**Data to process**
* * * * *

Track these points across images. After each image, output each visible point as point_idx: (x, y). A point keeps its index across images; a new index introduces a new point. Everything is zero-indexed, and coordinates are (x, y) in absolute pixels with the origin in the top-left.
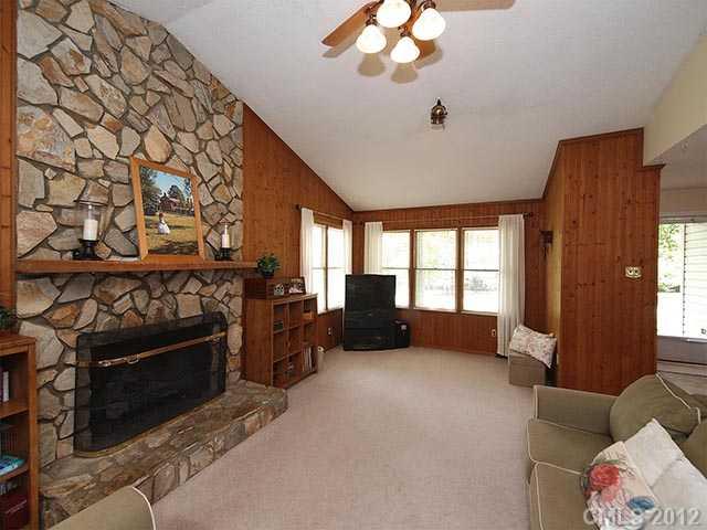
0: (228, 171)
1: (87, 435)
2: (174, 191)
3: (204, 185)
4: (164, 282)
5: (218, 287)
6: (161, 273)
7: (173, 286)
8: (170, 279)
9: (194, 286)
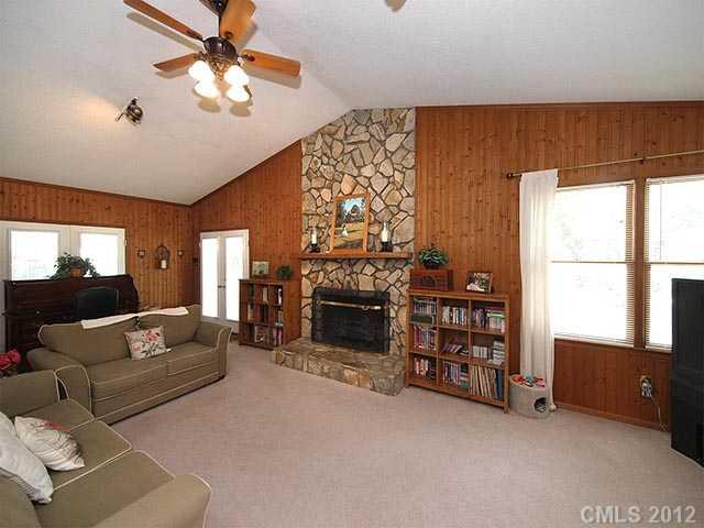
0: (398, 177)
1: (319, 334)
2: (355, 209)
3: (377, 198)
4: (351, 265)
5: (391, 273)
6: (349, 259)
7: (357, 268)
8: (355, 264)
9: (369, 270)
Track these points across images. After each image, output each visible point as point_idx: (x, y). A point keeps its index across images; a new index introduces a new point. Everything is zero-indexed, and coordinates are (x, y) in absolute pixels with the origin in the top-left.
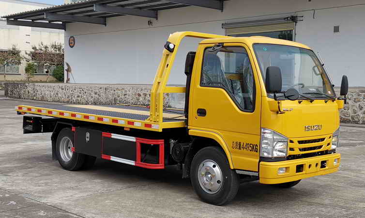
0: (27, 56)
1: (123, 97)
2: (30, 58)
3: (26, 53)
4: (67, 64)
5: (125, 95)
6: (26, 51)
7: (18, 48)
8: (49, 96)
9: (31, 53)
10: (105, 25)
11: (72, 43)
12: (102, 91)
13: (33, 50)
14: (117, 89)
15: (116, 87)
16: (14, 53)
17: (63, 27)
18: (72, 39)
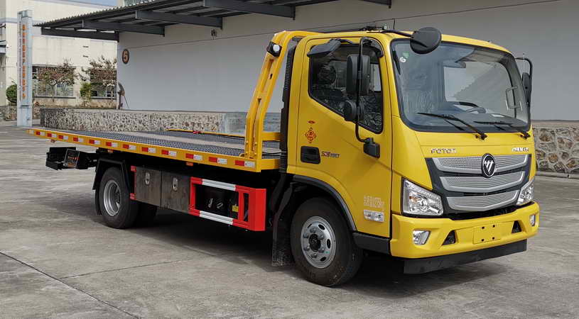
0: (84, 74)
1: (169, 127)
2: (88, 76)
3: (83, 70)
4: (120, 86)
5: (172, 124)
6: (82, 68)
7: (72, 63)
8: (89, 126)
9: (89, 70)
10: (164, 35)
11: (125, 58)
12: (147, 119)
13: (91, 67)
14: (164, 116)
15: (162, 114)
16: (67, 70)
17: (115, 37)
18: (126, 52)
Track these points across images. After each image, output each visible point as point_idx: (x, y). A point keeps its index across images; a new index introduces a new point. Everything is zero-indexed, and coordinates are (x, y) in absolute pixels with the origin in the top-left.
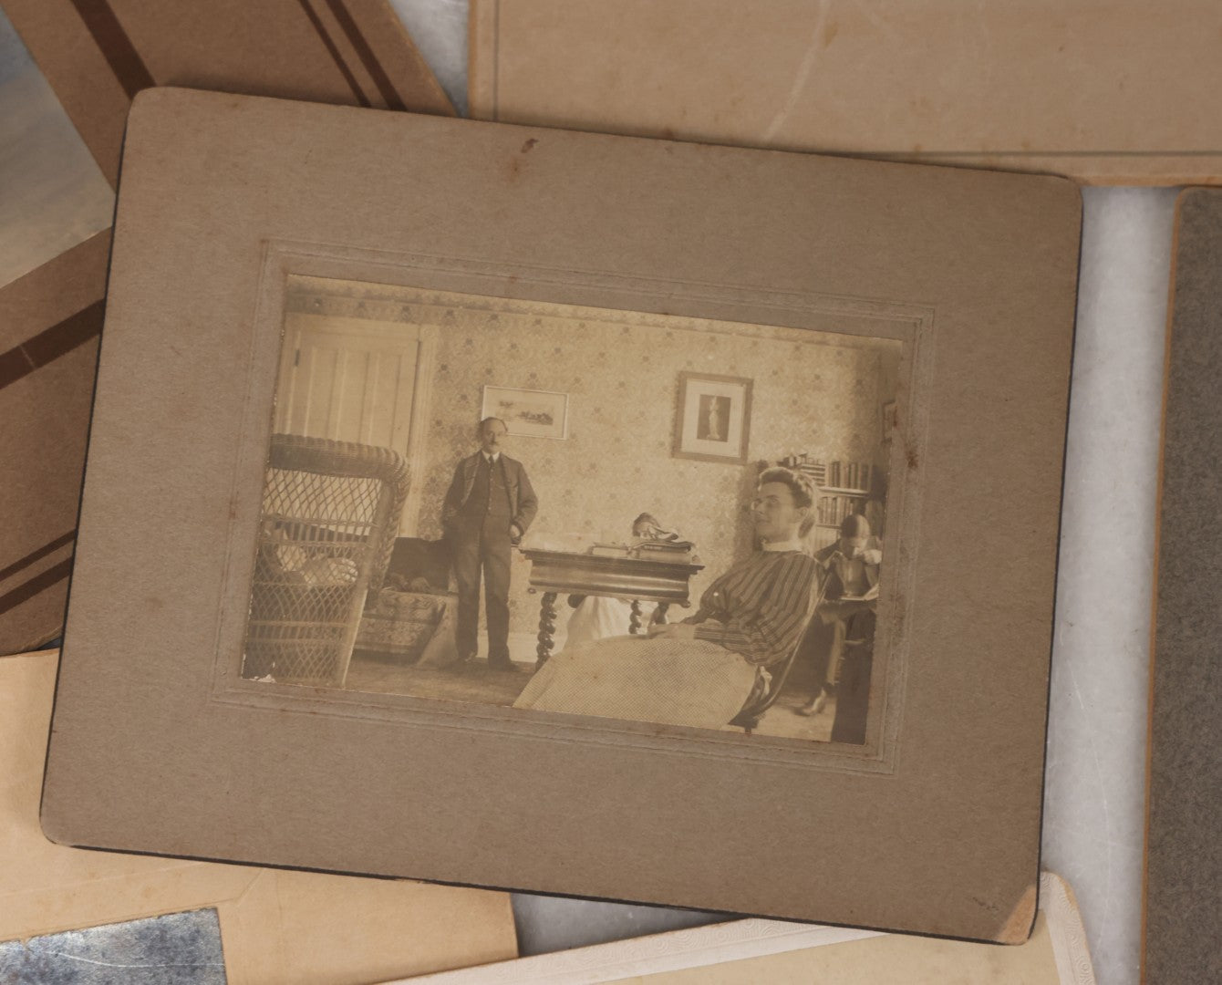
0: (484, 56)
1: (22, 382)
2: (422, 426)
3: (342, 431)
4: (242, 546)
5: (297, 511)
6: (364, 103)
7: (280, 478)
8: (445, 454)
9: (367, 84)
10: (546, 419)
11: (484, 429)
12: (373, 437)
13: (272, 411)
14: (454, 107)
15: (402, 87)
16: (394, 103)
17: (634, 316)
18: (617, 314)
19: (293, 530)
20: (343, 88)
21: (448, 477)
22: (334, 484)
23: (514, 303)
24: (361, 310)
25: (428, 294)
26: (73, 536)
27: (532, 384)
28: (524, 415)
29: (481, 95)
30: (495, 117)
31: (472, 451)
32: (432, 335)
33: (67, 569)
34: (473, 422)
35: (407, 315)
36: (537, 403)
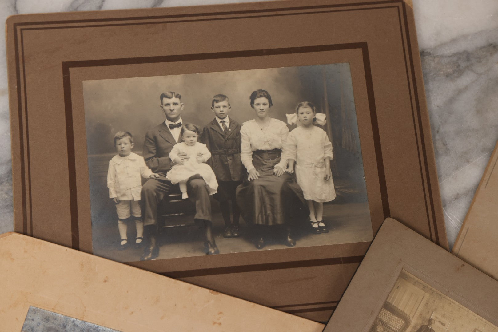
0: (460, 242)
1: (339, 265)
2: (418, 313)
3: (401, 307)
4: (371, 322)
5: (385, 320)
6: (432, 240)
7: (384, 311)
8: (420, 322)
9: (434, 237)
10: (444, 325)
11: (430, 321)
12: (407, 311)
13: (388, 296)
14: (450, 250)
15: (441, 240)
16: (438, 243)
17: (471, 312)
18: (467, 310)
19: (384, 324)
20: (429, 235)
21: (419, 327)
22: (395, 317)
23: (447, 297)
24: (415, 283)
25: (430, 287)
26: (338, 302)
27: (444, 316)
28: (440, 322)
29: (456, 249)
30: (457, 255)
31: (426, 324)
32: (427, 296)
33: (334, 308)
34: (428, 318)
35: (424, 289)
36: (443, 320)
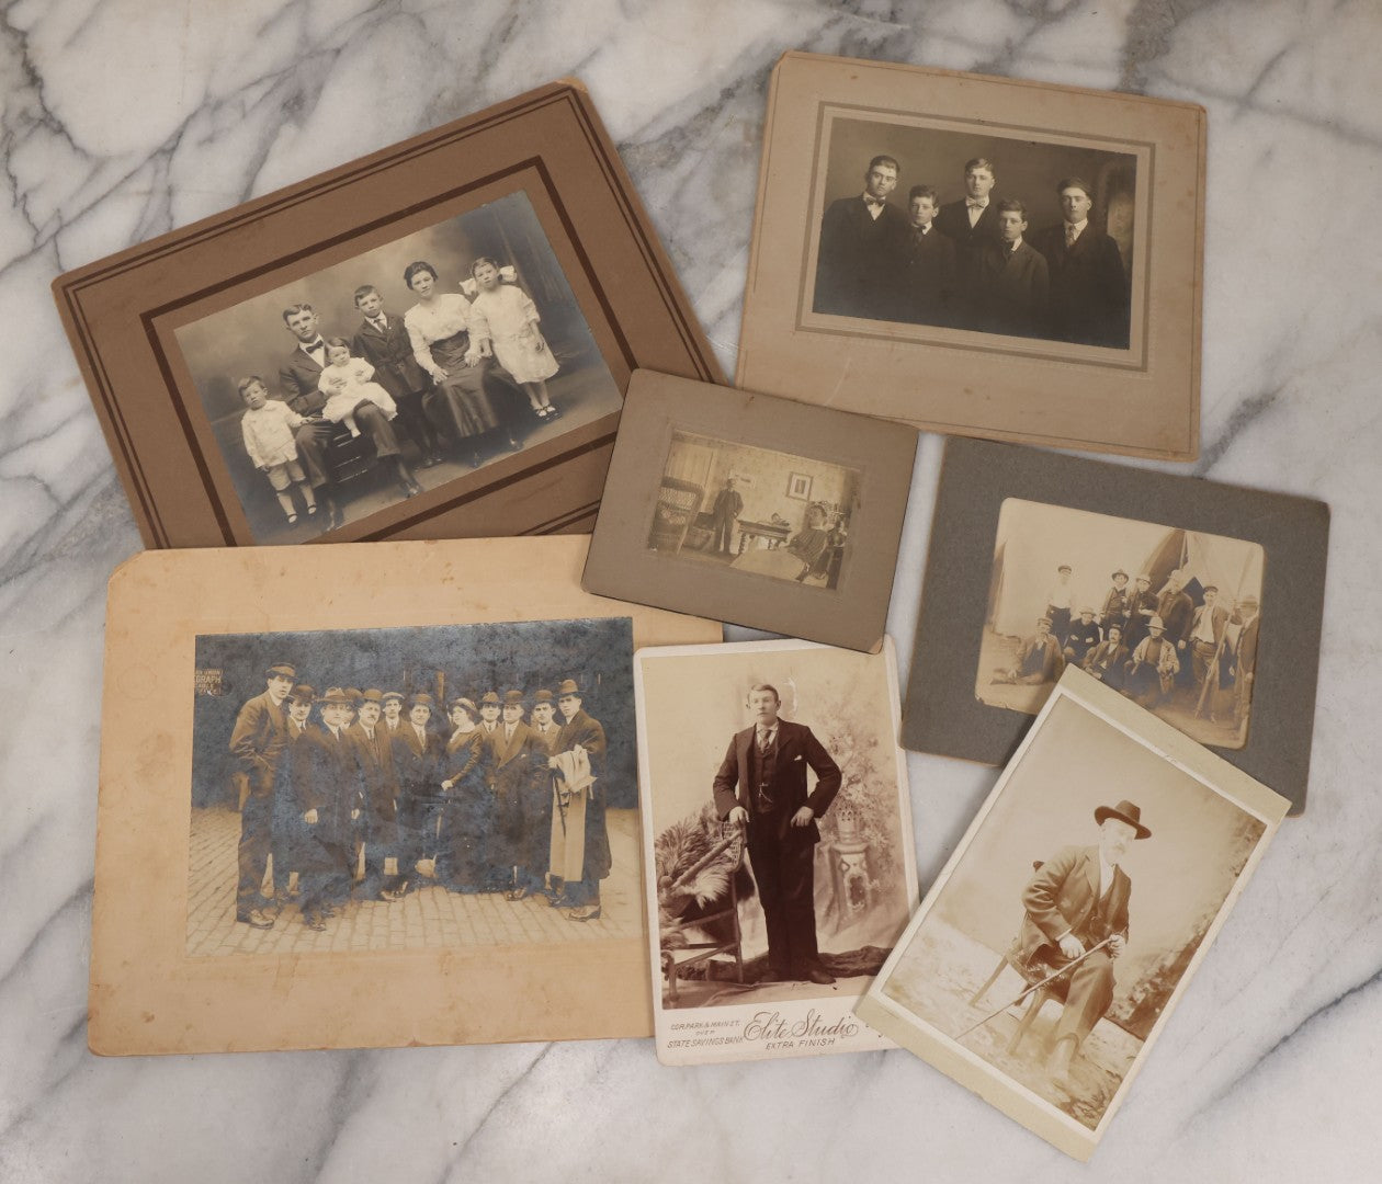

* * * * *

**Problem description**
Write out the entries again word for word. Do not include the pictures.

**Task response**
Track these points across images. After each image, output each visible point as point_idx: (x, y). A point keeps its index across images; a new index introduces a new point. Everything is zero-indexed, and coordinates are (x, y) in absolute pixels with the origin in the top-left.
0: (228, 171)
1: (87, 435)
2: (174, 191)
3: (204, 185)
4: (164, 282)
5: (218, 287)
6: (161, 273)
7: (173, 286)
8: (170, 279)
9: (194, 286)
0: (398, 177)
1: (319, 334)
2: (355, 209)
3: (377, 198)
4: (351, 265)
5: (391, 273)
6: (349, 259)
7: (357, 268)
8: (355, 264)
9: (369, 270)
Track these points across images. After each image, output each visible point as point_idx: (x, y). A point keeps its index across images; a new index introduces a new point. Everything is zero-indexed, and coordinates are (x, y) in absolute pixels with the origin in the top-left.
0: (27, 56)
1: (123, 97)
2: (30, 58)
3: (26, 53)
4: (67, 64)
5: (125, 95)
6: (26, 51)
7: (18, 48)
8: (49, 96)
9: (31, 53)
10: (105, 25)
11: (72, 43)
12: (102, 91)
13: (33, 50)
14: (117, 89)
15: (116, 87)
16: (14, 53)
17: (63, 27)
18: (72, 39)
0: (84, 74)
1: (169, 127)
2: (88, 76)
3: (83, 70)
4: (120, 86)
5: (172, 124)
6: (82, 68)
7: (72, 63)
8: (89, 126)
9: (89, 70)
10: (164, 35)
11: (125, 58)
12: (147, 119)
13: (91, 67)
14: (164, 116)
15: (162, 114)
16: (67, 70)
17: (115, 37)
18: (126, 52)
Track these points across images. After each image, output each visible point as point_idx: (x, y). A point keeps its index across images; a new index introduces a new point. Everything is zero-indexed, and coordinates are (x, y) in absolute pixels with the origin in the top-left.
0: (484, 56)
1: (22, 382)
2: (422, 426)
3: (342, 431)
4: (242, 546)
5: (297, 511)
6: (364, 103)
7: (280, 478)
8: (445, 454)
9: (367, 84)
10: (546, 419)
11: (484, 429)
12: (373, 437)
13: (272, 411)
14: (454, 107)
15: (402, 87)
16: (394, 103)
17: (634, 316)
18: (617, 314)
19: (293, 530)
20: (343, 88)
21: (448, 477)
22: (334, 484)
23: (514, 303)
24: (361, 310)
25: (428, 294)
26: (73, 536)
27: (532, 384)
28: (524, 415)
29: (481, 95)
30: (495, 117)
31: (472, 451)
32: (432, 335)
33: (67, 569)
34: (473, 422)
35: (407, 315)
36: (537, 403)
0: (460, 242)
1: (339, 265)
2: (418, 313)
3: (401, 307)
4: (371, 322)
5: (385, 320)
6: (432, 240)
7: (384, 311)
8: (420, 322)
9: (434, 237)
10: (444, 325)
11: (430, 321)
12: (407, 311)
13: (388, 296)
14: (450, 250)
15: (441, 240)
16: (438, 243)
17: (471, 312)
18: (467, 310)
19: (384, 324)
20: (429, 235)
21: (419, 327)
22: (395, 317)
23: (447, 297)
24: (415, 283)
25: (430, 287)
26: (338, 302)
27: (444, 316)
28: (440, 322)
29: (456, 249)
30: (457, 255)
31: (426, 324)
32: (427, 296)
33: (334, 308)
34: (428, 318)
35: (424, 289)
36: (443, 320)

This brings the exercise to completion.